Aufgabe
Geben Sie aus dem Text zum Verhalten bei Stau und Unfällen auf der Autobahn alles von „Befahren Sie eine“ bis hinunter zu „Rettungsgasse zu schaffen.“ wortgetreu wieder.

***** Vorliegender Text

Befahren Sie eine der anderen Spuren, sollten Sie so weit wie möglich nach rechts fahren und ausreichend Abstand zum Fahrzeug vor Ihnen halten.

Wenn Sie sich einem Stauende nähern, sollten Sie schon während des Abbremsens darauf achten, Lücken zur Bildung einer Rettungsgasse zu schaffen.

Bleiben Sie aufmerksam. Achten Sie auf die anderen Verkehrsteilnehmer und Verkehrsteilnehmerinnen, um jederzeit zügig und richtig handeln zu können.

Unfallstelle sichern

Wenn es kracht, müssen Autofahrende Erste Hilfe leisten. Wichtig ist dabei, auch an den eigenen Schutz zu denken. Denn plötzlich mitten auf der Autobahn zum Stehen zu kommen, ist sehr gefährlich. „Wer Zeuge oder Zeugin eines Unfalls wird, sollte im Zweifelsfall zuerst am Unfallort vorbeifahren und an einer sicheren Stelle auf dem Standstreifen anhalten“, erklärt Sanitäter Marco König. „Dann ist es wichtig, die Unfallstelle zu sichern, also – wenn möglich – das Warndreieck vor dem Unfallort aufzustellen und natürlich einen Notruf abzusetzen: mit der 112 oder 110.“

Doch immer wieder kommt es vor, dass Autofahrende, die hinter dem Unfallwagen gefahren sind, aussteigen, das Geschehen beobachten oder sogar filmen, statt die Unfallstelle zu sichern und Erste Hilfe zu leisten. Auch Rettungskräfte werden von Schaulustigen dabei behindert, Verletzte zu versorgen.

**********
***** Vorliegende Datensätze

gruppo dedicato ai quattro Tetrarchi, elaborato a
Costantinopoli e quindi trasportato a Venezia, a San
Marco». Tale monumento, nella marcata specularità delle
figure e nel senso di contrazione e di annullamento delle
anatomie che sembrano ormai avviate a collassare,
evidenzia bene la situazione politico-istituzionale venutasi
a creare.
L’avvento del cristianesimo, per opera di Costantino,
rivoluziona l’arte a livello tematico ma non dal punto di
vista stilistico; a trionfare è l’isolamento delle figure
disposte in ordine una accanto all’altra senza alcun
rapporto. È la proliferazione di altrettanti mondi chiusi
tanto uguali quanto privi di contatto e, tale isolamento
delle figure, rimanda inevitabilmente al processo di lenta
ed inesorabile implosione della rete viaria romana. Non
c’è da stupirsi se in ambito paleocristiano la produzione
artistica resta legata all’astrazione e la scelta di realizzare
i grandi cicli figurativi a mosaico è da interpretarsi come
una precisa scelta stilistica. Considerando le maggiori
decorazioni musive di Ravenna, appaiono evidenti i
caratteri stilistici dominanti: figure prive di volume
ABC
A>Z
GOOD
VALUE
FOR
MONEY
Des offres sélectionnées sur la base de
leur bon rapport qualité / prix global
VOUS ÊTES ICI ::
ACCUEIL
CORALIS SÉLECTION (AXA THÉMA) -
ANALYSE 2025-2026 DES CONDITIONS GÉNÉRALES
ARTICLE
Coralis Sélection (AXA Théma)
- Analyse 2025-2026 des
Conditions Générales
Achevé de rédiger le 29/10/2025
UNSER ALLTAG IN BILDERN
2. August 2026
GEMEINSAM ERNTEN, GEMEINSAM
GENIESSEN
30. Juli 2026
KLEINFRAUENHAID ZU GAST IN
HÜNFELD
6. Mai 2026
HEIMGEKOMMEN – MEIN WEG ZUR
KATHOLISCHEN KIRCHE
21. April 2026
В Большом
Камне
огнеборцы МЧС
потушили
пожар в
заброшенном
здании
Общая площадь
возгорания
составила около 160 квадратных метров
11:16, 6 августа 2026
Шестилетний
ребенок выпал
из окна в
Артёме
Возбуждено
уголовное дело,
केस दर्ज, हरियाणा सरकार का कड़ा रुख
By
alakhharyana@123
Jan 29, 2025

**********

Lösung
Befahren Sie eine der anderen Spuren, sollten Sie so weit wie möglich nach rechts fahren und ausreichend Abstand zum Fahrzeug vor Ihnen halten.

Wenn Sie sich einem Stauende nähern, sollten Sie schon während des Abbremsens darauf achten, Lücken zur Bildung einer Rettungsgasse zu schaffen.